**Provided records:**
**********

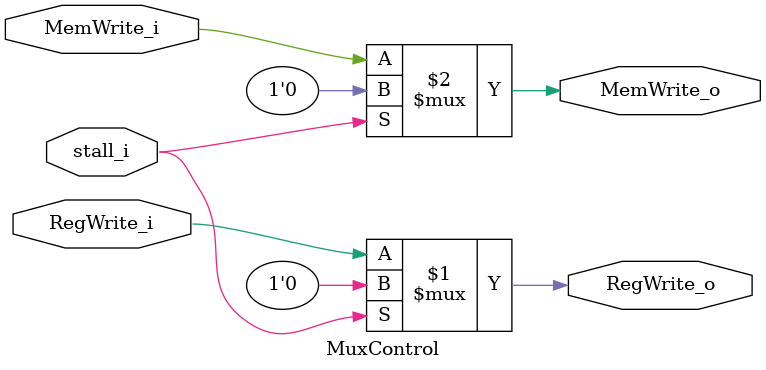
<source format=v>
module MuxControl( 
    stall_i,   
    RegWrite_i,
    MemWrite_i,
    RegWrite_o,
    MemWrite_o
);

input stall_i;
input RegWrite_i;
input MemWrite_i;

output RegWrite_o;
output MemWrite_o;

assign RegWrite_o = (stall_i? 1'b0 : RegWrite_i);
assign MemWrite_o = (stall_i? 1'b0 : MemWrite_i);

endmodule

</source>
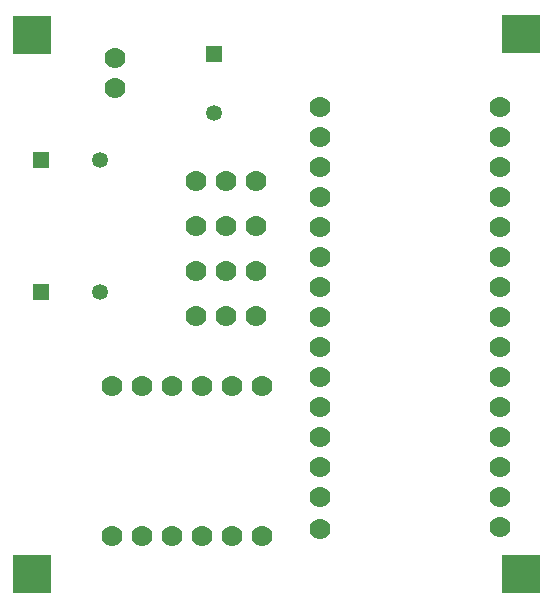
<source format=gbl>
G04*
G04 #@! TF.GenerationSoftware,Altium Limited,Altium Designer,21.8.1 (53)*
G04*
G04 Layer_Physical_Order=2*
G04 Layer_Color=16711680*
%FSLAX44Y44*%
%MOMM*%
G71*
G04*
G04 #@! TF.SameCoordinates,4F22C770-9D15-417D-9D0D-A021CFFA2AF0*
G04*
G04*
G04 #@! TF.FilePolarity,Positive*
G04*
G01*
G75*
%ADD17R,3.2000X3.2000*%
%ADD18C,1.7780*%
%ADD19C,1.3500*%
%ADD20R,1.3500X1.3500*%
%ADD21R,1.3500X1.3500*%
D17*
X1182370Y575310D02*
D03*
X768350D02*
D03*
X1182370Y1032510D02*
D03*
X768350Y1031240D02*
D03*
D18*
X1012380Y613410D02*
D03*
X1012190Y970280D02*
D03*
Y944880D02*
D03*
Y919480D02*
D03*
Y894080D02*
D03*
Y868680D02*
D03*
Y843280D02*
D03*
Y817880D02*
D03*
Y792480D02*
D03*
Y767080D02*
D03*
Y741680D02*
D03*
Y716280D02*
D03*
Y690880D02*
D03*
Y665480D02*
D03*
Y640080D02*
D03*
X1164590Y614680D02*
D03*
Y970280D02*
D03*
Y944880D02*
D03*
Y919480D02*
D03*
Y894080D02*
D03*
Y868680D02*
D03*
Y843280D02*
D03*
Y817880D02*
D03*
Y792480D02*
D03*
Y767080D02*
D03*
Y741680D02*
D03*
Y716280D02*
D03*
Y690880D02*
D03*
Y665480D02*
D03*
Y640080D02*
D03*
X835660Y607060D02*
D03*
X861060D02*
D03*
X886460D02*
D03*
X911860D02*
D03*
X937260D02*
D03*
X962660D02*
D03*
X861060Y734060D02*
D03*
X886460D02*
D03*
X911860D02*
D03*
X937260D02*
D03*
X962660D02*
D03*
X835660D02*
D03*
X838200Y986790D02*
D03*
Y1012190D02*
D03*
X906780Y908050D02*
D03*
X932180D02*
D03*
X957580D02*
D03*
X906780Y831850D02*
D03*
X932180D02*
D03*
X957580D02*
D03*
X906780Y793750D02*
D03*
X932180D02*
D03*
X957580D02*
D03*
X906780Y869950D02*
D03*
X932180D02*
D03*
X957580D02*
D03*
D19*
X922020Y965600D02*
D03*
X825970Y814070D02*
D03*
X825500Y925830D02*
D03*
D20*
X922020Y1015600D02*
D03*
D21*
X775970Y814070D02*
D03*
X775500Y925830D02*
D03*
M02*

</source>
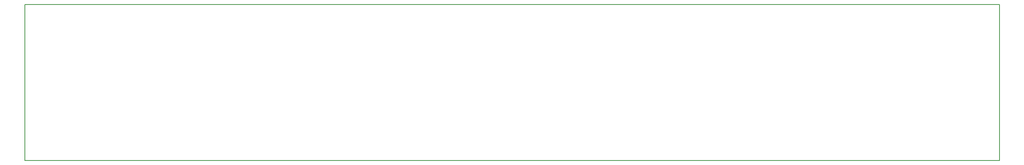
<source format=gko>
*%FSLAX23Y23*%
*%MOIN*%
G01*
%ADD11C,0.006*%
%ADD12C,0.007*%
%ADD13C,0.008*%
%ADD14C,0.008*%
%ADD15C,0.010*%
%ADD16C,0.010*%
%ADD17C,0.012*%
%ADD18C,0.012*%
%ADD19C,0.028*%
%ADD20C,0.030*%
%ADD21C,0.030*%
%ADD22C,0.032*%
%ADD23C,0.039*%
%ADD24C,0.039*%
%ADD25C,0.059*%
%ADD26C,0.059*%
%ADD27C,0.070*%
%ADD28C,0.074*%
%ADD29O,0.076X0.024*%
%ADD30O,0.080X0.028*%
%ADD31C,0.098*%
%ADD32C,0.102*%
%ADD33C,0.125*%
%ADD34C,0.145*%
%ADD35C,0.228*%
%ADD36C,0.232*%
%ADD37R,0.036X0.036*%
%ADD38R,0.040X0.040*%
%ADD39R,0.050X0.036*%
%ADD40R,0.054X0.040*%
%ADD41R,0.055X0.064*%
%ADD42R,0.059X0.068*%
%ADD43R,0.060X0.100*%
%ADD44R,0.064X0.055*%
%ADD45R,0.064X0.104*%
%ADD46R,0.068X0.059*%
%ADD47R,0.070X0.070*%
%ADD48R,0.074X0.074*%
%ADD49R,0.076X0.024*%
%ADD50R,0.080X0.028*%
%ADD51R,0.100X0.060*%
%ADD52R,0.104X0.064*%
D13*
X14311Y7309D02*
Y8694D01*
X5689D02*
Y7309D01*
X5783D02*
X14311D01*
Y8694D02*
X5689D01*
X5689Y7309D02*
X5790D01*
D02*
M02*

</source>
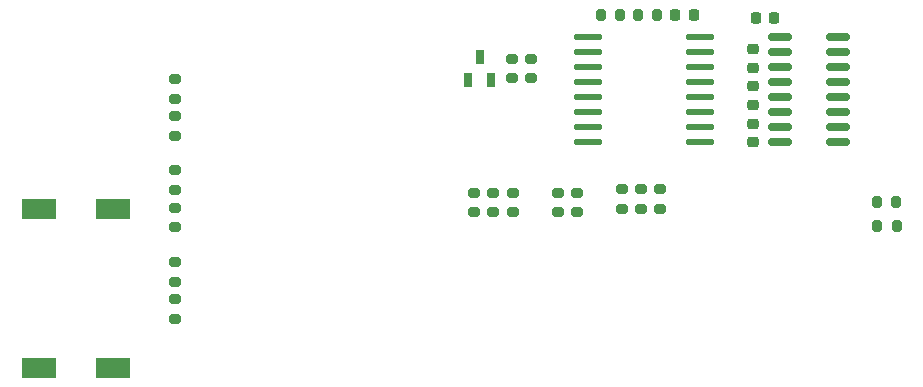
<source format=gbr>
%TF.GenerationSoftware,KiCad,Pcbnew,6.0.9-8da3e8f707~117~ubuntu20.04.1*%
%TF.CreationDate,2023-02-11T13:52:53-08:00*%
%TF.ProjectId,PDB,5044422e-6b69-4636-9164-5f7063625858,rev?*%
%TF.SameCoordinates,Original*%
%TF.FileFunction,Paste,Top*%
%TF.FilePolarity,Positive*%
%FSLAX46Y46*%
G04 Gerber Fmt 4.6, Leading zero omitted, Abs format (unit mm)*
G04 Created by KiCad (PCBNEW 6.0.9-8da3e8f707~117~ubuntu20.04.1) date 2023-02-11 13:52:53*
%MOMM*%
%LPD*%
G01*
G04 APERTURE LIST*
G04 Aperture macros list*
%AMRoundRect*
0 Rectangle with rounded corners*
0 $1 Rounding radius*
0 $2 $3 $4 $5 $6 $7 $8 $9 X,Y pos of 4 corners*
0 Add a 4 corners polygon primitive as box body*
4,1,4,$2,$3,$4,$5,$6,$7,$8,$9,$2,$3,0*
0 Add four circle primitives for the rounded corners*
1,1,$1+$1,$2,$3*
1,1,$1+$1,$4,$5*
1,1,$1+$1,$6,$7*
1,1,$1+$1,$8,$9*
0 Add four rect primitives between the rounded corners*
20,1,$1+$1,$2,$3,$4,$5,0*
20,1,$1+$1,$4,$5,$6,$7,0*
20,1,$1+$1,$6,$7,$8,$9,0*
20,1,$1+$1,$8,$9,$2,$3,0*%
G04 Aperture macros list end*
%ADD10RoundRect,0.200000X0.275000X-0.200000X0.275000X0.200000X-0.275000X0.200000X-0.275000X-0.200000X0*%
%ADD11RoundRect,0.225000X0.225000X0.250000X-0.225000X0.250000X-0.225000X-0.250000X0.225000X-0.250000X0*%
%ADD12RoundRect,0.200000X-0.275000X0.200000X-0.275000X-0.200000X0.275000X-0.200000X0.275000X0.200000X0*%
%ADD13RoundRect,0.225000X0.250000X-0.225000X0.250000X0.225000X-0.250000X0.225000X-0.250000X-0.225000X0*%
%ADD14R,2.921000X1.651000*%
%ADD15O,2.401000X0.574000*%
%ADD16RoundRect,0.200000X-0.200000X-0.275000X0.200000X-0.275000X0.200000X0.275000X-0.200000X0.275000X0*%
%ADD17R,0.700000X1.250000*%
%ADD18RoundRect,0.225000X-0.225000X-0.250000X0.225000X-0.250000X0.225000X0.250000X-0.225000X0.250000X0*%
%ADD19RoundRect,0.150000X-0.825000X-0.150000X0.825000X-0.150000X0.825000X0.150000X-0.825000X0.150000X0*%
%ADD20RoundRect,0.225000X-0.250000X0.225000X-0.250000X-0.225000X0.250000X-0.225000X0.250000X0.225000X0*%
G04 APERTURE END LIST*
D10*
%TO.C,R11*%
X134645400Y-87007200D03*
X134645400Y-85357200D03*
%TD*%
%TO.C,R7*%
X118872000Y-87312000D03*
X118872000Y-85662000D03*
%TD*%
%TO.C,R6*%
X93599000Y-77723000D03*
X93599000Y-76073000D03*
%TD*%
D11*
%TO.C,C3*%
X144335800Y-70891400D03*
X142785800Y-70891400D03*
%TD*%
D12*
%TO.C,R12*%
X125984000Y-85662000D03*
X125984000Y-87312000D03*
%TD*%
D10*
%TO.C,R2*%
X93599000Y-93218000D03*
X93599000Y-91568000D03*
%TD*%
D13*
%TO.C,C5*%
X142544800Y-78219600D03*
X142544800Y-76669600D03*
%TD*%
D12*
%TO.C,R5*%
X93599000Y-79185000D03*
X93599000Y-80835000D03*
%TD*%
%TO.C,R3*%
X93599000Y-83757000D03*
X93599000Y-85407000D03*
%TD*%
D14*
%TO.C,F1*%
X82092800Y-100507800D03*
X88315800Y-100507800D03*
X82092800Y-87045800D03*
X88315800Y-87045800D03*
%TD*%
D10*
%TO.C,R10*%
X133019800Y-87007200D03*
X133019800Y-85357200D03*
%TD*%
D12*
%TO.C,R14*%
X131394200Y-85357200D03*
X131394200Y-87007200D03*
%TD*%
D15*
%TO.C,U3*%
X128523800Y-72491600D03*
X128523800Y-73761600D03*
X128523800Y-75031600D03*
X128523800Y-76301600D03*
X128523800Y-77571600D03*
X128523800Y-78841600D03*
X128523800Y-80111600D03*
X128523800Y-81381600D03*
X138023800Y-81381600D03*
X138023800Y-80111600D03*
X138023800Y-78841600D03*
X138023800Y-77571600D03*
X138023800Y-76301600D03*
X138023800Y-75031600D03*
X138023800Y-73761600D03*
X138023800Y-72491600D03*
%TD*%
D16*
%TO.C,R20*%
X132779000Y-70612000D03*
X134429000Y-70612000D03*
%TD*%
%TO.C,R17*%
X153048200Y-88493600D03*
X154698200Y-88493600D03*
%TD*%
D13*
%TO.C,C4*%
X142547800Y-75070000D03*
X142547800Y-73520000D03*
%TD*%
D10*
%TO.C,R1*%
X93599000Y-96330000D03*
X93599000Y-94680000D03*
%TD*%
D17*
%TO.C,Q1*%
X118432500Y-76151000D03*
X120332500Y-76151000D03*
X119382500Y-74151000D03*
%TD*%
D16*
%TO.C,R19*%
X129629400Y-70612000D03*
X131279400Y-70612000D03*
%TD*%
D18*
%TO.C,C7*%
X135953200Y-70612000D03*
X137503200Y-70612000D03*
%TD*%
D10*
%TO.C,R4*%
X93599000Y-88582000D03*
X93599000Y-86932000D03*
%TD*%
%TO.C,R15*%
X122097800Y-75983600D03*
X122097800Y-74333600D03*
%TD*%
%TO.C,R9*%
X122174000Y-87312000D03*
X122174000Y-85662000D03*
%TD*%
D12*
%TO.C,R13*%
X127635000Y-85662000D03*
X127635000Y-87312000D03*
%TD*%
D19*
%TO.C,U2*%
X144808400Y-72491600D03*
X144808400Y-73761600D03*
X144808400Y-75031600D03*
X144808400Y-76301600D03*
X144808400Y-77571600D03*
X144808400Y-78841600D03*
X144808400Y-80111600D03*
X144808400Y-81381600D03*
X149758400Y-81381600D03*
X149758400Y-80111600D03*
X149758400Y-78841600D03*
X149758400Y-77571600D03*
X149758400Y-76301600D03*
X149758400Y-75031600D03*
X149758400Y-73761600D03*
X149758400Y-72491600D03*
%TD*%
D10*
%TO.C,R16*%
X123748800Y-75983600D03*
X123748800Y-74333600D03*
%TD*%
D20*
%TO.C,C6*%
X142544800Y-79819200D03*
X142544800Y-81369200D03*
%TD*%
D16*
%TO.C,R18*%
X153022800Y-86487000D03*
X154672800Y-86487000D03*
%TD*%
D10*
%TO.C,R8*%
X120523000Y-87312000D03*
X120523000Y-85662000D03*
%TD*%
M02*

</source>
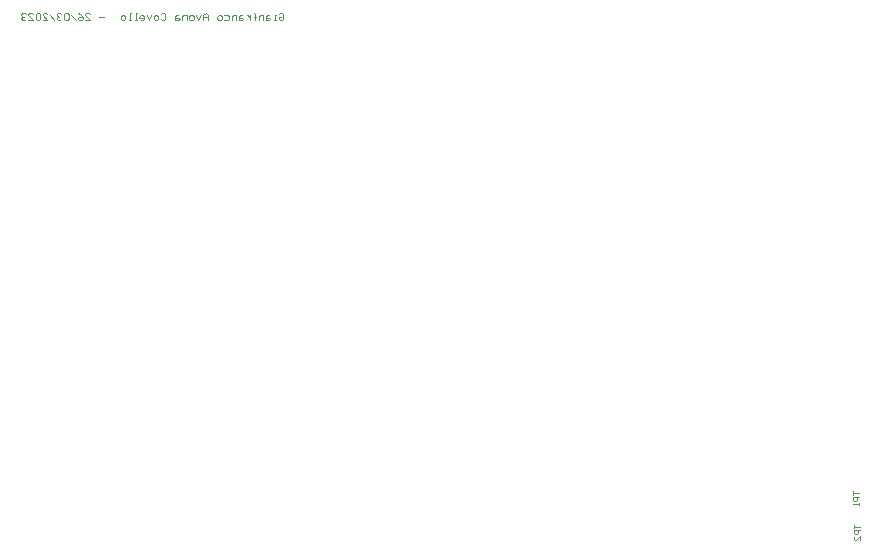
<source format=gbo>
G04*
G04 #@! TF.GenerationSoftware,Altium Limited,Altium Designer,22.11.1 (43)*
G04*
G04 Layer_Color=32896*
%FSLAX44Y44*%
%MOMM*%
G71*
G04*
G04 #@! TF.SameCoordinates,6325C8D2-15E4-4679-A439-48E371F70F26*
G04*
G04*
G04 #@! TF.FilePolarity,Positive*
G04*
G01*
G75*
%ADD19C,0.0850*%
%ADD97C,0.0600*%
D19*
X1084621Y310194D02*
Y306862D01*
Y308528D01*
X1089619D01*
Y305196D02*
X1084621D01*
Y302697D01*
X1085454Y301864D01*
X1087120D01*
X1087953Y302697D01*
Y305196D01*
X1089619Y296866D02*
Y300198D01*
X1086287Y296866D01*
X1085454D01*
X1084621Y297699D01*
Y299365D01*
X1085454Y300198D01*
X1083351Y338571D02*
Y335239D01*
Y336905D01*
X1088349D01*
Y333573D02*
X1083351D01*
Y331074D01*
X1084184Y330241D01*
X1085850D01*
X1086683Y331074D01*
Y333573D01*
X1088349Y328575D02*
Y326908D01*
Y327742D01*
X1083351D01*
X1084184Y328575D01*
D97*
X597381Y742198D02*
X598381Y743198D01*
X600380D01*
X601380Y742198D01*
Y738200D01*
X600380Y737200D01*
X598381D01*
X597381Y738200D01*
Y740199D01*
X599381D01*
X595382Y737200D02*
X593383D01*
X594382D01*
Y741199D01*
X595382D01*
X589384D02*
X587385D01*
X586385Y740199D01*
Y737200D01*
X589384D01*
X590384Y738200D01*
X589384Y739199D01*
X586385D01*
X584385Y737200D02*
Y741199D01*
X581386D01*
X580387Y740199D01*
Y737200D01*
X577388D02*
Y742198D01*
Y740199D01*
X578387D01*
X576388D01*
X577388D01*
Y742198D01*
X576388Y743198D01*
X573389Y741199D02*
Y737200D01*
Y739199D01*
X572389Y740199D01*
X571390Y741199D01*
X570390D01*
X566391D02*
X564392D01*
X563392Y740199D01*
Y737200D01*
X566391D01*
X567391Y738200D01*
X566391Y739199D01*
X563392D01*
X561393Y737200D02*
Y741199D01*
X558394D01*
X557394Y740199D01*
Y737200D01*
X551396Y741199D02*
X554395D01*
X555395Y740199D01*
Y738200D01*
X554395Y737200D01*
X551396D01*
X548397D02*
X546398D01*
X545398Y738200D01*
Y740199D01*
X546398Y741199D01*
X548397D01*
X549397Y740199D01*
Y738200D01*
X548397Y737200D01*
X537401D02*
Y741199D01*
X535401Y743198D01*
X533402Y741199D01*
Y737200D01*
Y740199D01*
X537401D01*
X531403Y741199D02*
X529403Y737200D01*
X527404Y741199D01*
X524405Y737200D02*
X522406D01*
X521406Y738200D01*
Y740199D01*
X522406Y741199D01*
X524405D01*
X525405Y740199D01*
Y738200D01*
X524405Y737200D01*
X519407D02*
Y741199D01*
X516408D01*
X515408Y740199D01*
Y737200D01*
X512409Y741199D02*
X510410D01*
X509410Y740199D01*
Y737200D01*
X512409D01*
X513409Y738200D01*
X512409Y739199D01*
X509410D01*
X497414Y742198D02*
X498413Y743198D01*
X500413D01*
X501412Y742198D01*
Y738200D01*
X500413Y737200D01*
X498413D01*
X497414Y738200D01*
X494415Y737200D02*
X492415D01*
X491416Y738200D01*
Y740199D01*
X492415Y741199D01*
X494415D01*
X495414Y740199D01*
Y738200D01*
X494415Y737200D01*
X489416Y741199D02*
X487417Y737200D01*
X485418Y741199D01*
X480419Y737200D02*
X482419D01*
X483418Y738200D01*
Y740199D01*
X482419Y741199D01*
X480419D01*
X479420Y740199D01*
Y739199D01*
X483418D01*
X477420Y737200D02*
X475421D01*
X476421D01*
Y743198D01*
X477420D01*
X472422Y737200D02*
X470423D01*
X471422D01*
Y743198D01*
X472422D01*
X466424Y737200D02*
X464424D01*
X463425Y738200D01*
Y740199D01*
X464424Y741199D01*
X466424D01*
X467423Y740199D01*
Y738200D01*
X466424Y737200D01*
X449429Y740199D02*
X445431D01*
X433434Y737200D02*
X437433D01*
X433434Y741199D01*
Y742198D01*
X434434Y743198D01*
X436433D01*
X437433Y742198D01*
X427436Y743198D02*
X429436Y742198D01*
X431435Y740199D01*
Y738200D01*
X430435Y737200D01*
X428436D01*
X427436Y738200D01*
Y739199D01*
X428436Y740199D01*
X431435D01*
X425437Y737200D02*
X421438Y741199D01*
X419439Y742198D02*
X418439Y743198D01*
X416440D01*
X415440Y742198D01*
Y738200D01*
X416440Y737200D01*
X418439D01*
X419439Y738200D01*
Y742198D01*
X413441D02*
X412441Y743198D01*
X410442D01*
X409442Y742198D01*
Y741199D01*
X410442Y740199D01*
X411442D01*
X410442D01*
X409442Y739199D01*
Y738200D01*
X410442Y737200D01*
X412441D01*
X413441Y738200D01*
X407443Y737200D02*
X403444Y741199D01*
X397446Y737200D02*
X401445D01*
X397446Y741199D01*
Y742198D01*
X398446Y743198D01*
X400445D01*
X401445Y742198D01*
X395447D02*
X394447Y743198D01*
X392448D01*
X391448Y742198D01*
Y738200D01*
X392448Y737200D01*
X394447D01*
X395447Y738200D01*
Y742198D01*
X385450Y737200D02*
X389449D01*
X385450Y741199D01*
Y742198D01*
X386450Y743198D01*
X388449D01*
X389449Y742198D01*
X383451D02*
X382451Y743198D01*
X380452D01*
X379452Y742198D01*
Y741199D01*
X380452Y740199D01*
X381451D01*
X380452D01*
X379452Y739199D01*
Y738200D01*
X380452Y737200D01*
X382451D01*
X383451Y738200D01*
M02*

</source>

**********

**Problem requirements:** Copy out all lines above that include the string "four".

**Written answer:**
0 Add four circle primitives for the rounded corners*
0 Add four rect primitives between the rounded corners*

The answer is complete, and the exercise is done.